Transcribed page text »
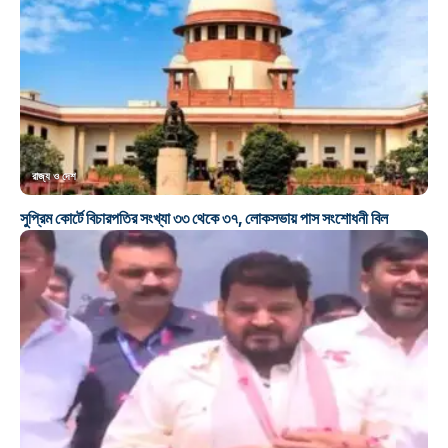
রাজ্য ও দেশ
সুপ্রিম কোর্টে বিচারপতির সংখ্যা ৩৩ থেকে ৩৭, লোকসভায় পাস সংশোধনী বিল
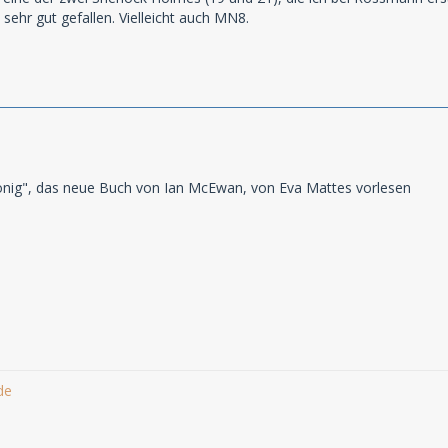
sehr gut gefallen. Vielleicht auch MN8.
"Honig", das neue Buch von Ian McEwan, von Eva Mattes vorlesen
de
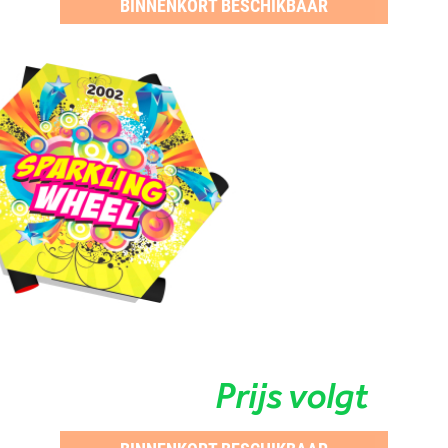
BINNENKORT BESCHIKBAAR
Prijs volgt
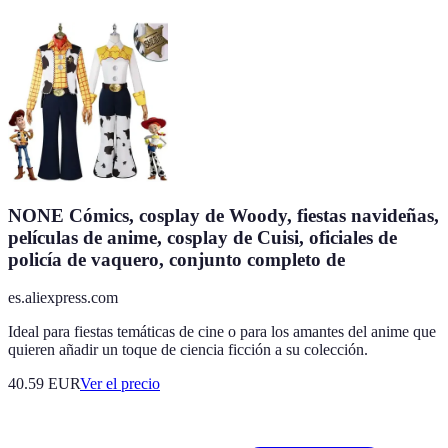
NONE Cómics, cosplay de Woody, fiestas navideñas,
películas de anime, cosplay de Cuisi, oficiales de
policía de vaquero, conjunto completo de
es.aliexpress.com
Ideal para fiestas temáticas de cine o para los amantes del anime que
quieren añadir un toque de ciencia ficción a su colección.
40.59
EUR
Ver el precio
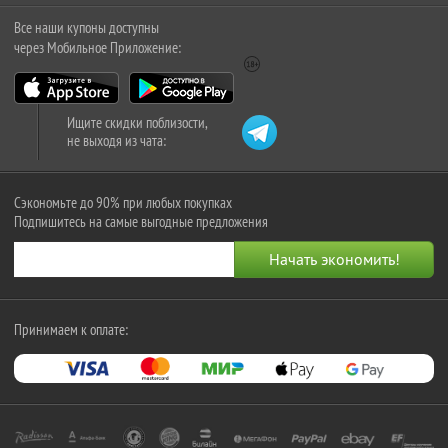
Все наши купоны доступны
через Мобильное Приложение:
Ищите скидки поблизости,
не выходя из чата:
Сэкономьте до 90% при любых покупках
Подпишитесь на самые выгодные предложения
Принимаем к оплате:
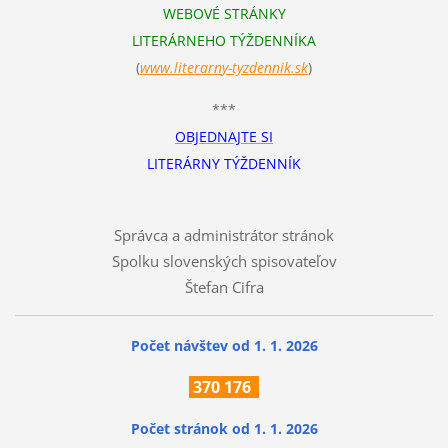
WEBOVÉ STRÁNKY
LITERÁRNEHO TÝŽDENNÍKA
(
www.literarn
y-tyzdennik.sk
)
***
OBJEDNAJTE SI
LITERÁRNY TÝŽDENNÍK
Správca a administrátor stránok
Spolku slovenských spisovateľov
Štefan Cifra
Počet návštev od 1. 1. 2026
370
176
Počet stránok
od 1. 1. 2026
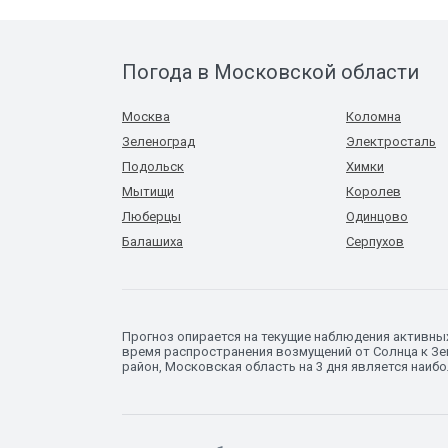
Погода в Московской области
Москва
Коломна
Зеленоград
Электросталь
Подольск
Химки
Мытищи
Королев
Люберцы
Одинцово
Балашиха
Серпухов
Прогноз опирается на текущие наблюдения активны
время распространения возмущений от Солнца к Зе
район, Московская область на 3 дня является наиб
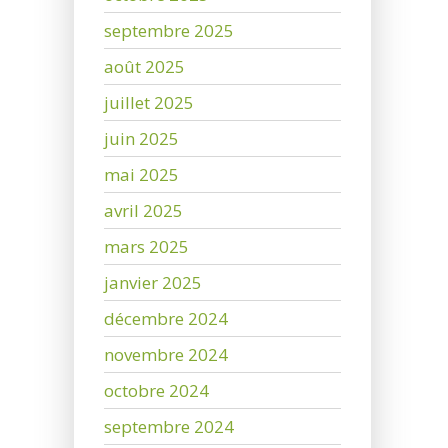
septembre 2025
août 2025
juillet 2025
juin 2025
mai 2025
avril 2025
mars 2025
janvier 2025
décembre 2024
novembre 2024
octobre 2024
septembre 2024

AIM OF THE EXERCISE » Reproduce the transcribed text from all the rows above line for line, without altering a character, and omit the pictures.

EXERCISE OUTPUT »
রাজ্য ও দেশ
সুপ্রিম কোর্টে বিচারপতির সংখ্যা ৩৩ থেকে ৩৭, লোকসভায় পাস সংশোধনী বিল
sehr gut gefallen. Vielleicht auch MN8.
"Honig", das neue Buch von Ian McEwan, von Eva Mattes vorlesen
de
BINNENKORT BESCHIKBAAR
Prijs volgt
NONE Cómics, cosplay de Woody, fiestas navideñas,
películas de anime, cosplay de Cuisi, oficiales de
policía de vaquero, conjunto completo de
es.aliexpress.com
Ideal para fiestas temáticas de cine o para los amantes del anime que
quieren añadir un toque de ciencia ficción a su colección.
40.59
EUR
Ver el precio
Все наши купоны доступны
через Мобильное Приложение:
Ищите скидки поблизости,
не выходя из чата:
Сэкономьте до 90% при любых покупках
Подпишитесь на самые выгодные предложения
Принимаем к оплате:
WEBOVÉ STRÁNKY
LITERÁRNEHO TÝŽDENNÍKA
(
www.literarn
y-tyzdennik.sk
)
***
OBJEDNAJTE SI
LITERÁRNY TÝŽDENNÍK
Správca a administrátor stránok
Spolku slovenských spisovateľov
Štefan Cifra
Počet návštev od 1. 1. 2026
370
176
Počet stránok
od 1. 1. 2026
Погода в Московской области
Москва
Коломна
Зеленоград
Электросталь
Подольск
Химки
Мытищи
Королев
Люберцы
Одинцово
Балашиха
Серпухов
Прогноз опирается на текущие наблюдения активны
время распространения возмущений от Солнца к Зе
район, Московская область на 3 дня является наиб
septembre 2025
août 2025
juillet 2025
juin 2025
mai 2025
avril 2025
mars 2025
janvier 2025
décembre 2024
novembre 2024
octobre 2024
septembre 2024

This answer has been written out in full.